Problem description |
What are the lines of the listing below, word for word, from the first down to the one that contains "262 568 2.44"?

────────────────

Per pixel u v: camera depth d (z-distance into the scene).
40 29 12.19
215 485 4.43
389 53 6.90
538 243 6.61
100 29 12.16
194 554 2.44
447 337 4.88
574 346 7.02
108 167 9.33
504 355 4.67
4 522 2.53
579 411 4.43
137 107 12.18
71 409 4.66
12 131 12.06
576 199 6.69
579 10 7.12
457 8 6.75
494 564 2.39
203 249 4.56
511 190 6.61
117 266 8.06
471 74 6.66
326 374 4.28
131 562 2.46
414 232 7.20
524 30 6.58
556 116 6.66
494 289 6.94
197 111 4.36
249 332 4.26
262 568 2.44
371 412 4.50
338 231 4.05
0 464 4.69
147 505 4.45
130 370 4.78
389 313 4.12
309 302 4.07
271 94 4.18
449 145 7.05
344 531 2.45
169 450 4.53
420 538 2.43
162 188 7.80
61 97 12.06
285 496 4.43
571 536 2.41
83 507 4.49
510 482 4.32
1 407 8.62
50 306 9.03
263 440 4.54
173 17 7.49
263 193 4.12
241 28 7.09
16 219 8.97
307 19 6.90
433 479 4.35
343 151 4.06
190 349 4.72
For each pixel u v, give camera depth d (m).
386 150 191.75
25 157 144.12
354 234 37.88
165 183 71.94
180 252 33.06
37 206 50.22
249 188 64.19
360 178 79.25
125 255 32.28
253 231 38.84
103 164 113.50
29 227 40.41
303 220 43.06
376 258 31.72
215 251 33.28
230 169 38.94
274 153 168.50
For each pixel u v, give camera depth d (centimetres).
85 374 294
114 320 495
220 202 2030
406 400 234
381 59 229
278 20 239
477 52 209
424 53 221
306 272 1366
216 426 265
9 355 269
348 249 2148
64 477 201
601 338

────────────────

Expected answer |
Per pixel u v: camera depth d (z-distance into the scene).
40 29 12.19
215 485 4.43
389 53 6.90
538 243 6.61
100 29 12.16
194 554 2.44
447 337 4.88
574 346 7.02
108 167 9.33
504 355 4.67
4 522 2.53
579 411 4.43
137 107 12.18
71 409 4.66
12 131 12.06
576 199 6.69
579 10 7.12
457 8 6.75
494 564 2.39
203 249 4.56
511 190 6.61
117 266 8.06
471 74 6.66
326 374 4.28
131 562 2.46
414 232 7.20
524 30 6.58
556 116 6.66
494 289 6.94
197 111 4.36
249 332 4.26
262 568 2.44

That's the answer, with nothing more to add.